Hameed Khan and other main leaders and workers in prison remained defiant. They refused to sign apologies and Hameed Khan refused to be released on bail until every one of the 197 arrested workers were set free before him.
This resoluteness, courage and determination of the workers and revolutionary leaders gave a new impetus to the strike movement. The involvement of political parties in struggle shows how the determination of workers in struggle can transform the whole atmosphere. This is in a situation where Pakistan is on the brink of war and the danger of a nuclear exchange looms on the horizon. The state is using all this threat and external danger to crush the workers in struggle. But this new upsurge in the movement shows that a class united in struggle with a daring leadership can overcome the greatest of obstacles.
Furthermore this struggle has been isolated in Baluchistan, both by the state and the TU leadership. The only thing the national TU leaders did was to go to Quetta and sell out this marvellous strike movement. The only force in the workers' movement which launched a nationwide struggle in support of the Baluchistan workers was the PTUDC. Protest demonstrations and rallies were organised throughout the country. In every major city and important town, support for this strike movement was mobilised by the PTUDC. The workers and leaders of the strike will not remain oblivious to this fact.
But above all the international campaign and the messages of support from across the world during intense state repression and the heat of the struggle gave a big encouragement to these workers. These international protest letters and messages are also having an impact on the state. There are now clear signs that the state authorities are vacillating.
Comrade Hameed Khan, the Quetta City Organiser of the PTUDC has sent a message of revolutionary gratitude from Quetta jail to all those trade unionists, workers and political activists in Europe and elsewhere who have come forward in the sprit of proletarian internationalism to support this struggle and protest against this repression of the Quetta workers by the dictatorship.
This struggle has now entered a delicate and decisive phase. A big public meeting to pressurise the state for the release of the imprisoned workers and to accept the demands is planned for Quetta city centre today. Another shutter-down call has been given for June 10. The authorities are now feeling the heat of the struggle. It will be very difficult for them to sustain the repression.

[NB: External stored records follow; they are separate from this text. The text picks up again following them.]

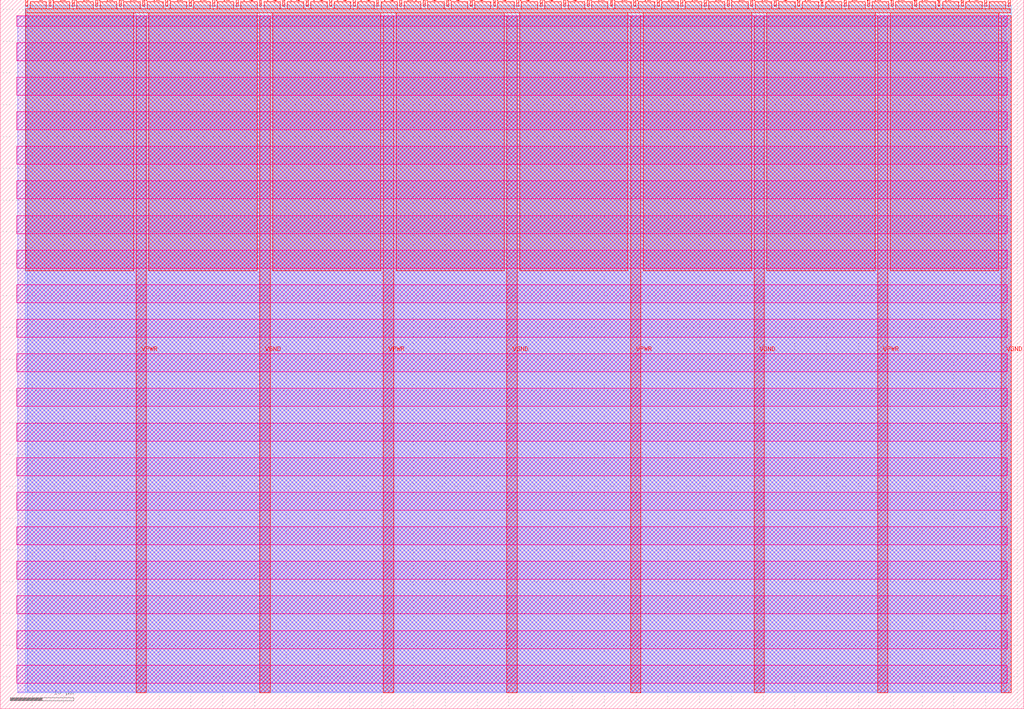
<source format=lef>
VERSION 5.7 ;
  NOWIREEXTENSIONATPIN ON ;
  DIVIDERCHAR "/" ;
  BUSBITCHARS "[]" ;
MACRO tt_um_nicklausthompson_twi_monitor
  CLASS BLOCK ;
  FOREIGN tt_um_nicklausthompson_twi_monitor ;
  ORIGIN 0.000 0.000 ;
  SIZE 161.000 BY 111.520 ;
  PIN VGND
    DIRECTION INOUT ;
    USE GROUND ;
    PORT
      LAYER met4 ;
        RECT 40.830 2.480 42.430 109.040 ;
    END
    PORT
      LAYER met4 ;
        RECT 79.700 2.480 81.300 109.040 ;
    END
    PORT
      LAYER met4 ;
        RECT 118.570 2.480 120.170 109.040 ;
    END
    PORT
      LAYER met4 ;
        RECT 157.440 2.480 159.040 109.040 ;
    END
  END VGND
  PIN VPWR
    DIRECTION INOUT ;
    USE POWER ;
    PORT
      LAYER met4 ;
        RECT 21.395 2.480 22.995 109.040 ;
    END
    PORT
      LAYER met4 ;
        RECT 60.265 2.480 61.865 109.040 ;
    END
    PORT
      LAYER met4 ;
        RECT 99.135 2.480 100.735 109.040 ;
    END
    PORT
      LAYER met4 ;
        RECT 138.005 2.480 139.605 109.040 ;
    END
  END VPWR
  PIN clk
    DIRECTION INPUT ;
    USE SIGNAL ;
    ANTENNAGATEAREA 0.852000 ;
    PORT
      LAYER met4 ;
        RECT 154.870 110.520 155.170 111.520 ;
    END
  END clk
  PIN ena
    DIRECTION INPUT ;
    USE SIGNAL ;
    ANTENNAGATEAREA 0.213000 ;
    PORT
      LAYER met4 ;
        RECT 158.550 110.520 158.850 111.520 ;
    END
  END ena
  PIN rst_n
    DIRECTION INPUT ;
    USE SIGNAL ;
    ANTENNAGATEAREA 0.213000 ;
    PORT
      LAYER met4 ;
        RECT 151.190 110.520 151.490 111.520 ;
    END
  END rst_n
  PIN ui_in[0]
    DIRECTION INPUT ;
    USE SIGNAL ;
    ANTENNAGATEAREA 0.196500 ;
    PORT
      LAYER met4 ;
        RECT 147.510 110.520 147.810 111.520 ;
    END
  END ui_in[0]
  PIN ui_in[1]
    DIRECTION INPUT ;
    USE SIGNAL ;
    ANTENNAGATEAREA 0.196500 ;
    PORT
      LAYER met4 ;
        RECT 143.830 110.520 144.130 111.520 ;
    END
  END ui_in[1]
  PIN ui_in[2]
    DIRECTION INPUT ;
    USE SIGNAL ;
    PORT
      LAYER met4 ;
        RECT 140.150 110.520 140.450 111.520 ;
    END
  END ui_in[2]
  PIN ui_in[3]
    DIRECTION INPUT ;
    USE SIGNAL ;
    PORT
      LAYER met4 ;
        RECT 136.470 110.520 136.770 111.520 ;
    END
  END ui_in[3]
  PIN ui_in[4]
    DIRECTION INPUT ;
    USE SIGNAL ;
    PORT
      LAYER met4 ;
        RECT 132.790 110.520 133.090 111.520 ;
    END
  END ui_in[4]
  PIN ui_in[5]
    DIRECTION INPUT ;
    USE SIGNAL ;
    PORT
      LAYER met4 ;
        RECT 129.110 110.520 129.410 111.520 ;
    END
  END ui_in[5]
  PIN ui_in[6]
    DIRECTION INPUT ;
    USE SIGNAL ;
    PORT
      LAYER met4 ;
        RECT 125.430 110.520 125.730 111.520 ;
    END
  END ui_in[6]
  PIN ui_in[7]
    DIRECTION INPUT ;
    USE SIGNAL ;
    PORT
      LAYER met4 ;
        RECT 121.750 110.520 122.050 111.520 ;
    END
  END ui_in[7]
  PIN uio_in[0]
    DIRECTION INPUT ;
    USE SIGNAL ;
    PORT
      LAYER met4 ;
        RECT 118.070 110.520 118.370 111.520 ;
    END
  END uio_in[0]
  PIN uio_in[1]
    DIRECTION INPUT ;
    USE SIGNAL ;
    PORT
      LAYER met4 ;
        RECT 114.390 110.520 114.690 111.520 ;
    END
  END uio_in[1]
  PIN uio_in[2]
    DIRECTION INPUT ;
    USE SIGNAL ;
    PORT
      LAYER met4 ;
        RECT 110.710 110.520 111.010 111.520 ;
    END
  END uio_in[2]
  PIN uio_in[3]
    DIRECTION INPUT ;
    USE SIGNAL ;
    PORT
      LAYER met4 ;
        RECT 107.030 110.520 107.330 111.520 ;
    END
  END uio_in[3]
  PIN uio_in[4]
    DIRECTION INPUT ;
    USE SIGNAL ;
    PORT
      LAYER met4 ;
        RECT 103.350 110.520 103.650 111.520 ;
    END
  END uio_in[4]
  PIN uio_in[5]
    DIRECTION INPUT ;
    USE SIGNAL ;
    PORT
      LAYER met4 ;
        RECT 99.670 110.520 99.970 111.520 ;
    END
  END uio_in[5]
  PIN uio_in[6]
    DIRECTION INPUT ;
    USE SIGNAL ;
    PORT
      LAYER met4 ;
        RECT 95.990 110.520 96.290 111.520 ;
    END
  END uio_in[6]
  PIN uio_in[7]
    DIRECTION INPUT ;
    USE SIGNAL ;
    PORT
      LAYER met4 ;
        RECT 92.310 110.520 92.610 111.520 ;
    END
  END uio_in[7]
  PIN uio_oe[0]
    DIRECTION OUTPUT TRISTATE ;
    USE SIGNAL ;
    PORT
      LAYER met4 ;
        RECT 29.750 110.520 30.050 111.520 ;
    END
  END uio_oe[0]
  PIN uio_oe[1]
    DIRECTION OUTPUT TRISTATE ;
    USE SIGNAL ;
    PORT
      LAYER met4 ;
        RECT 26.070 110.520 26.370 111.520 ;
    END
  END uio_oe[1]
  PIN uio_oe[2]
    DIRECTION OUTPUT TRISTATE ;
    USE SIGNAL ;
    PORT
      LAYER met4 ;
        RECT 22.390 110.520 22.690 111.520 ;
    END
  END uio_oe[2]
  PIN uio_oe[3]
    DIRECTION OUTPUT TRISTATE ;
    USE SIGNAL ;
    PORT
      LAYER met4 ;
        RECT 18.710 110.520 19.010 111.520 ;
    END
  END uio_oe[3]
  PIN uio_oe[4]
    DIRECTION OUTPUT TRISTATE ;
    USE SIGNAL ;
    PORT
      LAYER met4 ;
        RECT 15.030 110.520 15.330 111.520 ;
    END
  END uio_oe[4]
  PIN uio_oe[5]
    DIRECTION OUTPUT TRISTATE ;
    USE SIGNAL ;
    PORT
      LAYER met4 ;
        RECT 11.350 110.520 11.650 111.520 ;
    END
  END uio_oe[5]
  PIN uio_oe[6]
    DIRECTION OUTPUT TRISTATE ;
    USE SIGNAL ;
    PORT
      LAYER met4 ;
        RECT 7.670 110.520 7.970 111.520 ;
    END
  END uio_oe[6]
  PIN uio_oe[7]
    DIRECTION OUTPUT TRISTATE ;
    USE SIGNAL ;
    PORT
      LAYER met4 ;
        RECT 3.990 110.520 4.290 111.520 ;
    END
  END uio_oe[7]
  PIN uio_out[0]
    DIRECTION OUTPUT TRISTATE ;
    USE SIGNAL ;
    PORT
      LAYER met4 ;
        RECT 59.190 110.520 59.490 111.520 ;
    END
  END uio_out[0]
  PIN uio_out[1]
    DIRECTION OUTPUT TRISTATE ;
    USE SIGNAL ;
    PORT
      LAYER met4 ;
        RECT 55.510 110.520 55.810 111.520 ;
    END
  END uio_out[1]
  PIN uio_out[2]
    DIRECTION OUTPUT TRISTATE ;
    USE SIGNAL ;
    PORT
      LAYER met4 ;
        RECT 51.830 110.520 52.130 111.520 ;
    END
  END uio_out[2]
  PIN uio_out[3]
    DIRECTION OUTPUT TRISTATE ;
    USE SIGNAL ;
    PORT
      LAYER met4 ;
        RECT 48.150 110.520 48.450 111.520 ;
    END
  END uio_out[3]
  PIN uio_out[4]
    DIRECTION OUTPUT TRISTATE ;
    USE SIGNAL ;
    PORT
      LAYER met4 ;
        RECT 44.470 110.520 44.770 111.520 ;
    END
  END uio_out[4]
  PIN uio_out[5]
    DIRECTION OUTPUT TRISTATE ;
    USE SIGNAL ;
    PORT
      LAYER met4 ;
        RECT 40.790 110.520 41.090 111.520 ;
    END
  END uio_out[5]
  PIN uio_out[6]
    DIRECTION OUTPUT TRISTATE ;
    USE SIGNAL ;
    PORT
      LAYER met4 ;
        RECT 37.110 110.520 37.410 111.520 ;
    END
  END uio_out[6]
  PIN uio_out[7]
    DIRECTION OUTPUT TRISTATE ;
    USE SIGNAL ;
    PORT
      LAYER met4 ;
        RECT 33.430 110.520 33.730 111.520 ;
    END
  END uio_out[7]
  PIN uo_out[0]
    DIRECTION OUTPUT TRISTATE ;
    USE SIGNAL ;
    ANTENNADIFFAREA 0.795200 ;
    PORT
      LAYER met4 ;
        RECT 88.630 110.520 88.930 111.520 ;
    END
  END uo_out[0]
  PIN uo_out[1]
    DIRECTION OUTPUT TRISTATE ;
    USE SIGNAL ;
    PORT
      LAYER met4 ;
        RECT 84.950 110.520 85.250 111.520 ;
    END
  END uo_out[1]
  PIN uo_out[2]
    DIRECTION OUTPUT TRISTATE ;
    USE SIGNAL ;
    PORT
      LAYER met4 ;
        RECT 81.270 110.520 81.570 111.520 ;
    END
  END uo_out[2]
  PIN uo_out[3]
    DIRECTION OUTPUT TRISTATE ;
    USE SIGNAL ;
    PORT
      LAYER met4 ;
        RECT 77.590 110.520 77.890 111.520 ;
    END
  END uo_out[3]
  PIN uo_out[4]
    DIRECTION OUTPUT TRISTATE ;
    USE SIGNAL ;
    PORT
      LAYER met4 ;
        RECT 73.910 110.520 74.210 111.520 ;
    END
  END uo_out[4]
  PIN uo_out[5]
    DIRECTION OUTPUT TRISTATE ;
    USE SIGNAL ;
    PORT
      LAYER met4 ;
        RECT 70.230 110.520 70.530 111.520 ;
    END
  END uo_out[5]
  PIN uo_out[6]
    DIRECTION OUTPUT TRISTATE ;
    USE SIGNAL ;
    PORT
      LAYER met4 ;
        RECT 66.550 110.520 66.850 111.520 ;
    END
  END uo_out[6]
  PIN uo_out[7]
    DIRECTION OUTPUT TRISTATE ;
    USE SIGNAL ;
    PORT
      LAYER met4 ;
        RECT 62.870 110.520 63.170 111.520 ;
    END
  END uo_out[7]
  OBS
      LAYER nwell ;
        RECT 2.570 107.385 158.430 108.990 ;
        RECT 2.570 101.945 158.430 104.775 ;
        RECT 2.570 96.505 158.430 99.335 ;
        RECT 2.570 91.065 158.430 93.895 ;
        RECT 2.570 85.625 158.430 88.455 ;
        RECT 2.570 80.185 158.430 83.015 ;
        RECT 2.570 74.745 158.430 77.575 ;
        RECT 2.570 69.305 158.430 72.135 ;
        RECT 2.570 63.865 158.430 66.695 ;
        RECT 2.570 58.425 158.430 61.255 ;
        RECT 2.570 52.985 158.430 55.815 ;
        RECT 2.570 47.545 158.430 50.375 ;
        RECT 2.570 42.105 158.430 44.935 ;
        RECT 2.570 36.665 158.430 39.495 ;
        RECT 2.570 31.225 158.430 34.055 ;
        RECT 2.570 25.785 158.430 28.615 ;
        RECT 2.570 20.345 158.430 23.175 ;
        RECT 2.570 14.905 158.430 17.735 ;
        RECT 2.570 9.465 158.430 12.295 ;
        RECT 2.570 4.025 158.430 6.855 ;
      LAYER li1 ;
        RECT 2.760 2.635 158.240 108.885 ;
      LAYER met1 ;
        RECT 2.760 2.480 159.040 109.040 ;
      LAYER met2 ;
        RECT 4.230 2.535 159.010 110.685 ;
      LAYER met3 ;
        RECT 3.950 2.555 159.030 110.665 ;
      LAYER met4 ;
        RECT 4.690 110.120 7.270 111.170 ;
        RECT 8.370 110.120 10.950 111.170 ;
        RECT 12.050 110.120 14.630 111.170 ;
        RECT 15.730 110.120 18.310 111.170 ;
        RECT 19.410 110.120 21.990 111.170 ;
        RECT 23.090 110.120 25.670 111.170 ;
        RECT 26.770 110.120 29.350 111.170 ;
        RECT 30.450 110.120 33.030 111.170 ;
        RECT 34.130 110.120 36.710 111.170 ;
        RECT 37.810 110.120 40.390 111.170 ;
        RECT 41.490 110.120 44.070 111.170 ;
        RECT 45.170 110.120 47.750 111.170 ;
        RECT 48.850 110.120 51.430 111.170 ;
        RECT 52.530 110.120 55.110 111.170 ;
        RECT 56.210 110.120 58.790 111.170 ;
        RECT 59.890 110.120 62.470 111.170 ;
        RECT 63.570 110.120 66.150 111.170 ;
        RECT 67.250 110.120 69.830 111.170 ;
        RECT 70.930 110.120 73.510 111.170 ;
        RECT 74.610 110.120 77.190 111.170 ;
        RECT 78.290 110.120 80.870 111.170 ;
        RECT 81.970 110.120 84.550 111.170 ;
        RECT 85.650 110.120 88.230 111.170 ;
        RECT 89.330 110.120 91.910 111.170 ;
        RECT 93.010 110.120 95.590 111.170 ;
        RECT 96.690 110.120 99.270 111.170 ;
        RECT 100.370 110.120 102.950 111.170 ;
        RECT 104.050 110.120 106.630 111.170 ;
        RECT 107.730 110.120 110.310 111.170 ;
        RECT 111.410 110.120 113.990 111.170 ;
        RECT 115.090 110.120 117.670 111.170 ;
        RECT 118.770 110.120 121.350 111.170 ;
        RECT 122.450 110.120 125.030 111.170 ;
        RECT 126.130 110.120 128.710 111.170 ;
        RECT 129.810 110.120 132.390 111.170 ;
        RECT 133.490 110.120 136.070 111.170 ;
        RECT 137.170 110.120 139.750 111.170 ;
        RECT 140.850 110.120 143.430 111.170 ;
        RECT 144.530 110.120 147.110 111.170 ;
        RECT 148.210 110.120 150.790 111.170 ;
        RECT 151.890 110.120 154.470 111.170 ;
        RECT 155.570 110.120 158.150 111.170 ;
        RECT 3.975 109.440 158.865 110.120 ;
        RECT 3.975 68.855 20.995 109.440 ;
        RECT 23.395 68.855 40.430 109.440 ;
        RECT 42.830 68.855 59.865 109.440 ;
        RECT 62.265 68.855 79.300 109.440 ;
        RECT 81.700 68.855 98.735 109.440 ;
        RECT 101.135 68.855 118.170 109.440 ;
        RECT 120.570 68.855 137.605 109.440 ;
        RECT 140.005 68.855 157.040 109.440 ;
  END
END tt_um_nicklausthompson_twi_monitor
END LIBRARY


</source>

It is not possible to crush a movement that has overcome betrayal and defied intolerable repression and still continues the struggle with an even greater momentum.
An unconditional release of all the arrested comrades, restoration of jobs of all workers without reprisals, and serious negotiations for the 40% allowance would be an important victory laying the basis for further advances in the class struggle in the turbulent times ahead.